**WHAT YOU WILL DO:** Repeat the records below word for word and omit each image.

(Saved data entries)
________________________________________

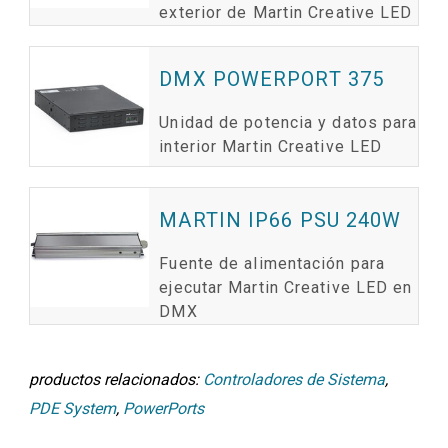
exterior de Martin Creative LED
DMX POWERPORT 375
Unidad de potencia y datos para
interior Martin Creative LED
MARTIN IP66 PSU 240W
Fuente de alimentación para
ejecutar Martin Creative LED en
DMX
productos relacionados:
Controladores de Sistema
,
PDE System
,
PowerPorts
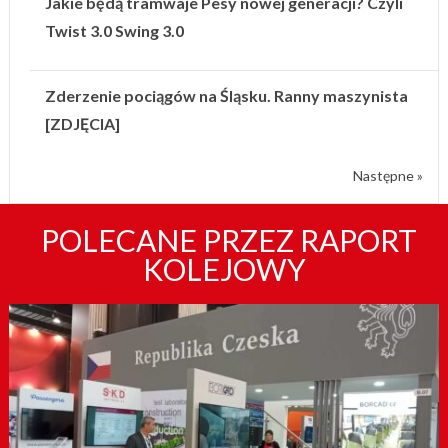
Jakie będą tramwaje Pesy nowej generacji? Czyli
Twist 3.0 Swing 3.0
Zderzenie pociągów na Śląsku. Ranny maszynista
[ZDJĘCIA]
Następne »
POLECANE PRZEZ RAPORT
KOLEJOWY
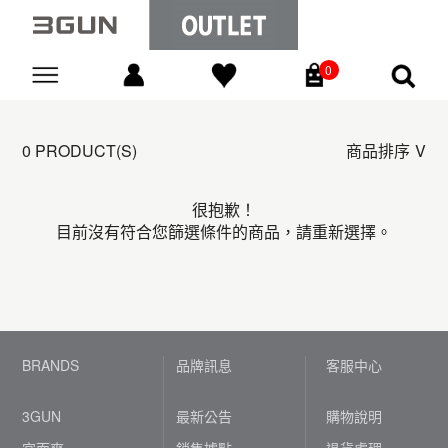
0
Go
0 PRODUCT(S)
商品排序
很抱歉！
目前沒有符合您篩選條件的商品，請重新選擇。
BRANDS
品牌訊息
客服中心
3GUN
最新公告
購物說明
宜而爽
銷售據點
退貨處理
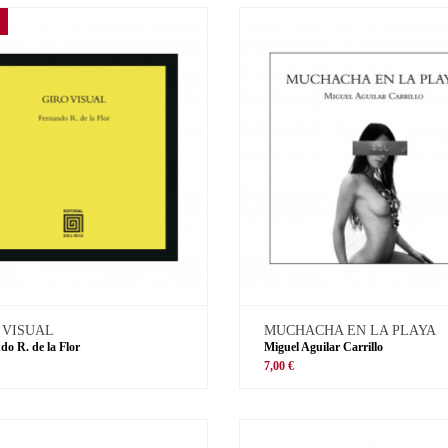
 VISUAL
MUCHACHA EN LA PLAYA
do R. de la Flor
Miguel Aguilar Carrillo
€
7,00 €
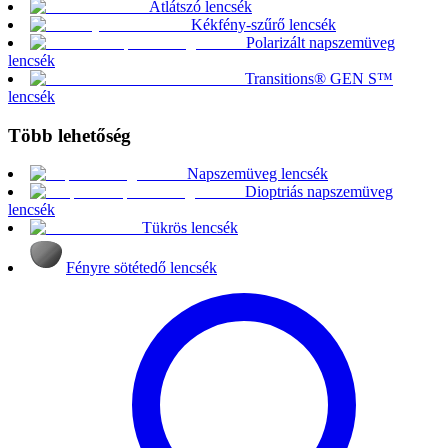
Átlátszó lencsék
Kékfény-szűrő lencsék
Polarizált napszemüveg
lencsék
Transitions® GEN S™
lencsék
Több lehetőség
Napszemüveg lencsék
Dioptriás napszemüveg
lencsék
Tükrös lencsék
Fényre sötétedő lencsék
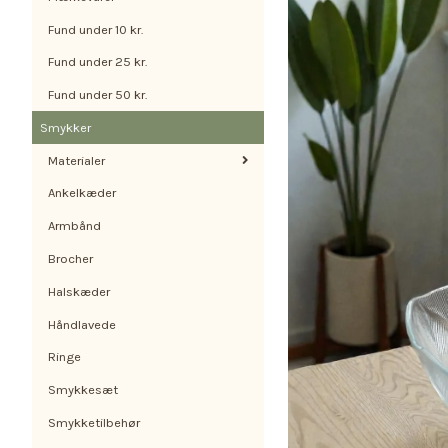
Fund under 10 kr.
Fund under 25 kr.
Fund under 50 kr.
Smykker
Materialer
Ankelkæder
Armbånd
Brocher
Halskæder
Håndlavede
Ringe
Smykkesæt
Smykketilbehør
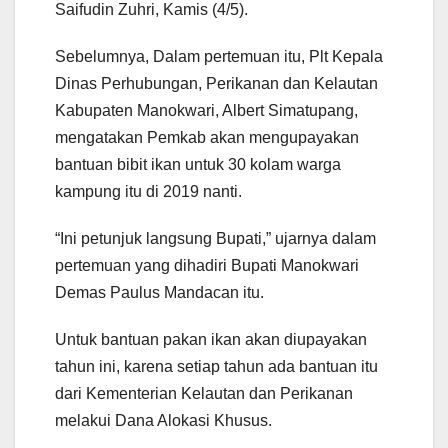
Saifudin Zuhri, Kamis (4/5).
Sebelumnya, Dalam pertemuan itu, Plt Kepala
Dinas Perhubungan, Perikanan dan Kelautan
Kabupaten Manokwari, Albert Simatupang,
mengatakan Pemkab akan mengupayakan
bantuan bibit ikan untuk 30 kolam warga
kampung itu di 2019 nanti.
“Ini petunjuk langsung Bupati,” ujarnya dalam
pertemuan yang dihadiri Bupati Manokwari
Demas Paulus Mandacan itu.
Untuk bantuan pakan ikan akan diupayakan
tahun ini, karena setiap tahun ada bantuan itu
dari Kementerian Kelautan dan Perikanan
melakui Dana Alokasi Khusus.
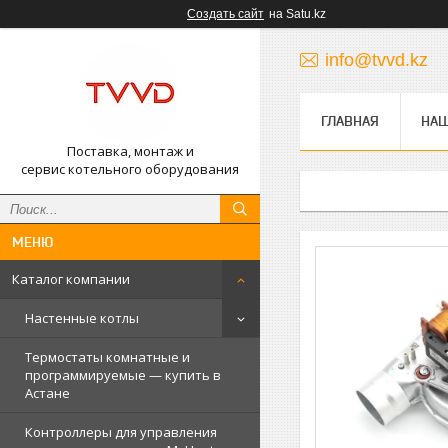
Создать сайт
на Satu.kz
info@tvvd.kz
ГЛАВНАЯ
НА
Поставка, монтаж и
сервис котельного оборудования
Каталог компании
Настенные котлы
Термостаты комнатные и
программируемые — купить в
Астане
Контроллеры для управления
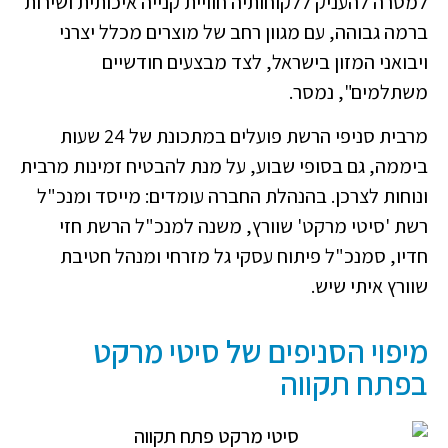
למטרה להעניק ללקוחותיה חוויית קנייה איכותית ושירות
ברמה גבוהה, עם מגוון רחב של מוצרים מכלל יצרני
ויבואני המזון בישראל, לצד מבצעים חודשיים
משתלמים", נמסר.
מרבית סניפי הרשת פועלים במתכונת של 24 שעות
ביממה, גם בסופי שבוע, על מנת להבטיח זמינות מרבית
ונוחות לצרכן. בהנהלת החברה עומדים: מייסד ומנכ"ל
רשת 'סיטי מרקט' שוורץ, משנה למנכ"ל הרשת חזי
חדיו, סמנכ"ל פיתוח עסקי גל מזרחי ומנהל חטיבת
שוורץ איתי שיש.
מיפוי הסניפים של סיטי מרקט
בפתח תקווה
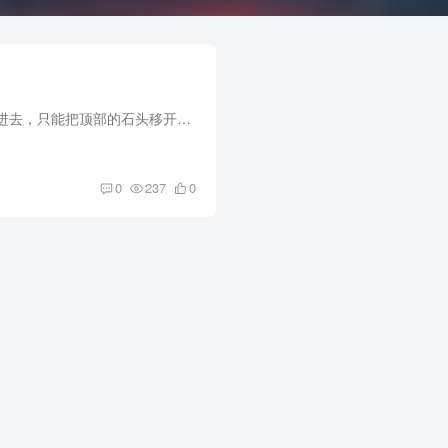
这种石头小房子要想进去，只能把顶部的石头移开，然后人可以跨进去再把石头盖上。 里头空间很小，几平米，只能盘腿坐着或者收腿躺着，我进去就显的更挤。 这种小房子一共三个，互相之间间隔的有...
0
237
0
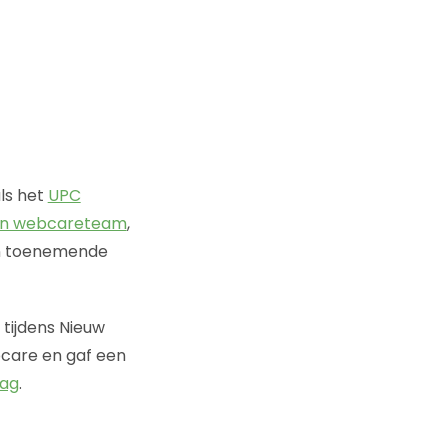
als het
UPC
een webcareteam
,
 en toenemende
tijdens Nieuw
bcare en gaf een
lag
.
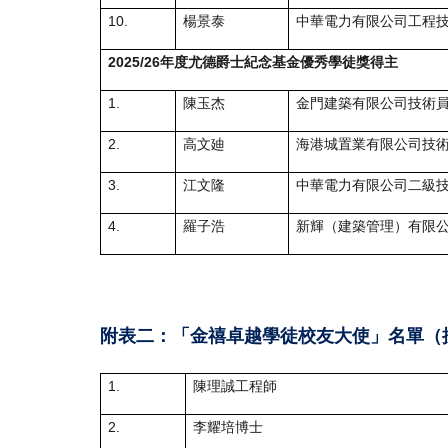
10.
楊景泰
中華電力有限公司工程
2025/26年度尤德爵士紀念基金優秀學徒獎得主
1.
陳玉杰
金門建築有限公司技術
2.
高文廸
海港城置業有限公司技
3.
江文隆
中華電力有限公司二級
4.
羅子浩
新輝（建築管理）有限公
附表二：「金禧卓越學徒校友大使」名單（
1.
陳理誠工程師
2.
李耀培博士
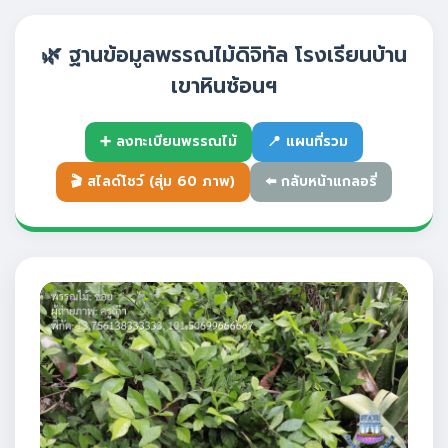
🌿 ฐานข้อมูลพรรณไม้ดิจิทัล โรงเรียนบ้าน
เขาหินซ้อนฯ
➕ ลงทะเบียนพรรณไม้
📍 แผนที่รวม
🎬 สไลด์โชว์ (สุ่ม 60 ภาพ)
⬅️ กลับหน้าแกลอรี่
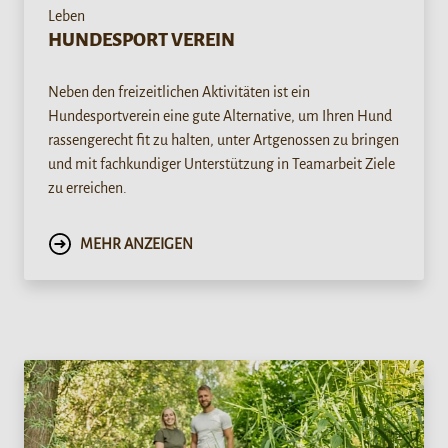
Leben
HUNDESPORT VEREIN
Neben den freizeitlichen Aktivitäten ist ein
Hundesportverein eine gute Alternative, um Ihren Hund
rassengerecht fit zu halten, unter Artgenossen zu bringen
und mit fachkundiger Unterstützung in Teamarbeit Ziele
zu erreichen.
MEHR ANZEIGEN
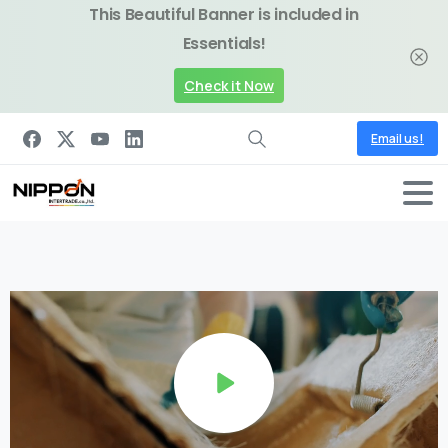
This Beautiful Banner is included in
Essentials!
Check it Now
Email us!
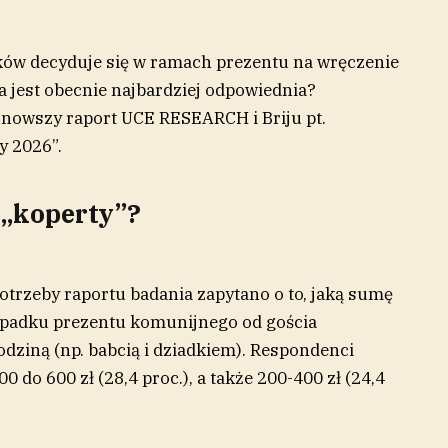
ków decyduje się w ramach prezentu na wręczenie
a jest obecnie najbardziej odpowiednia?
jnowszy raport UCE RESEARCH i Briju pt.
y 2026”.
o „koperty”?
rzeby raportu badania zapytano o to, jaką sumę
ypadku prezentu komunijnego od gościa
dziną (np. babcią i dziadkiem). Respondenci
0 do 600 zł (28,4 proc.), a także 200-400 zł (24,4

________________________________________

**PROBLEM SOLUTION:**
exterior de Martin Creative LED
DMX POWERPORT 375
Unidad de potencia y datos para
interior Martin Creative LED
MARTIN IP66 PSU 240W
Fuente de alimentación para
ejecutar Martin Creative LED en
DMX
productos relacionados:
Controladores de Sistema
,
PDE System
,
PowerPorts
Jakie będą tramwaje Pesy nowej generacji? Czyli
Twist 3.0 Swing 3.0
Zderzenie pociągów na Śląsku. Ranny maszynista
[ZDJĘCIA]
Następne »
POLECANE PRZEZ RAPORT
KOLEJOWY
0
Go
0 PRODUCT(S)
商品排序
很抱歉！
目前沒有符合您篩選條件的商品，請重新選擇。
BRANDS
品牌訊息
客服中心
3GUN
最新公告
購物說明
宜而爽
銷售據點
退貨處理
 VISUAL
MUCHACHA EN LA PLAYA
do R. de la Flor
Miguel Aguilar Carrillo
€
7,00 €
Átlátszó lencsék
Kékfény-szűrő lencsék
Polarizált napszemüveg
lencsék
Transitions® GEN S™
lencsék
Több lehetőség
Napszemüveg lencsék
Dioptriás napszemüveg
lencsék
Tükrös lencsék
Fényre sötétedő lencsék
Fund under 10 kr.
Fund under 25 kr.
Fund under 50 kr.
Smykker
Materialer
Ankelkæder
Armbånd
Brocher
Halskæder
Håndlavede
Ringe
Smykkesæt
Smykketilbehør
Saifudin Zuhri, Kamis (4/5).
Sebelumnya, Dalam pertemuan itu, Plt Kepala
Dinas Perhubungan, Perikanan dan Kelautan
Kabupaten Manokwari, Albert Simatupang,
mengatakan Pemkab akan mengupayakan
bantuan bibit ikan untuk 30 kolam warga
kampung itu di 2019 nanti.
“Ini petunjuk langsung Bupati,” ujarnya dalam
pertemuan yang dihadiri Bupati Manokwari
Demas Paulus Mandacan itu.
Untuk bantuan pakan ikan akan diupayakan
tahun ini, karena setiap tahun ada bantuan itu
dari Kementerian Kelautan dan Perikanan
melakui Dana Alokasi Khusus.
Создать сайт
на Satu.kz
info@tvvd.kz
ГЛАВНАЯ
НА
Поставка, монтаж и
сервис котельного оборудования
Каталог компании
Настенные котлы
Термостаты комнатные и
программируемые — купить в
Астане
Контроллеры для управления
למטרה להעניק ללקוחותיה חוויית קנייה איכותית ושירות
ברמה גבוהה, עם מגוון רחב של מוצרים מכלל יצרני
ויבואני המזון בישראל, לצד מבצעים חודשיים
משתלמים", נמסר.
מרבית סניפי הרשת פועלים במתכונת של 24 שעות
ביממה, גם בסופי שבוע, על מנת להבטיח זמינות מרבית
ונוחות לצרכן. בהנהלת החברה עומדים: מייסד ומנכ"ל
רשת 'סיטי מרקט' שוורץ, משנה למנכ"ל הרשת חזי
חדיו, סמנכ"ל פיתוח עסקי גל מזרחי ומנהל חטיבת
שוורץ איתי שיש.
מיפוי הסניפים של סיטי מרקט
בפתח תקווה
这种石头小房子要想进去，只能把顶部的石头移开，然后人可以跨进去再把石头盖上。 里头空间很小，几平米，只能盘腿坐着或者收腿躺着，我进去就显的更挤。 这种小房子一共三个，互相之间间隔的有...
0
237
0
als het
UPC
een webcareteam
,
 en toenemende
tijdens Nieuw
bcare en gaf een
lag
.
10.
楊景泰
中華電力有限公司工程
2025/26年度尤德爵士紀念基金優秀學徒獎得主
1.
陳玉杰
金門建築有限公司技術
2.
高文廸
海港城置業有限公司技
3.
江文隆
中華電力有限公司二級
4.
羅子浩
新輝（建築管理）有限公
附表二：「金禧卓越學徒校友大使」名單（
1.
陳理誠工程師
2.
李耀培博士
🌿 ฐานข้อมูลพรรณไม้ดิจิทัล โรงเรียนบ้าน
เขาหินซ้อนฯ
➕ ลงทะเบียนพรรณไม้
📍 แผนที่รวม
🎬 สไลด์โชว์ (สุ่ม 60 ภาพ)
⬅️ กลับหน้าแกลอรี่
Leben
HUNDESPORT VEREIN
Neben den freizeitlichen Aktivitäten ist ein
Hundesportverein eine gute Alternative, um Ihren Hund
rassengerecht fit zu halten, unter Artgenossen zu bringen
und mit fachkundiger Unterstützung in Teamarbeit Ziele
zu erreichen.
MEHR ANZEIGEN
This Beautiful Banner is included in
Essentials!
Check it Now
Email us!
ków decyduje się w ramach prezentu na wręczenie
a jest obecnie najbardziej odpowiednia?
jnowszy raport UCE RESEARCH i Briju pt.
y 2026”.
o „koperty”?
rzeby raportu badania zapytano o to, jaką sumę
ypadku prezentu komunijnego od gościa
dziną (np. babcią i dziadkiem). Respondenci
0 do 600 zł (28,4 proc.), a także 200-400 zł (24,4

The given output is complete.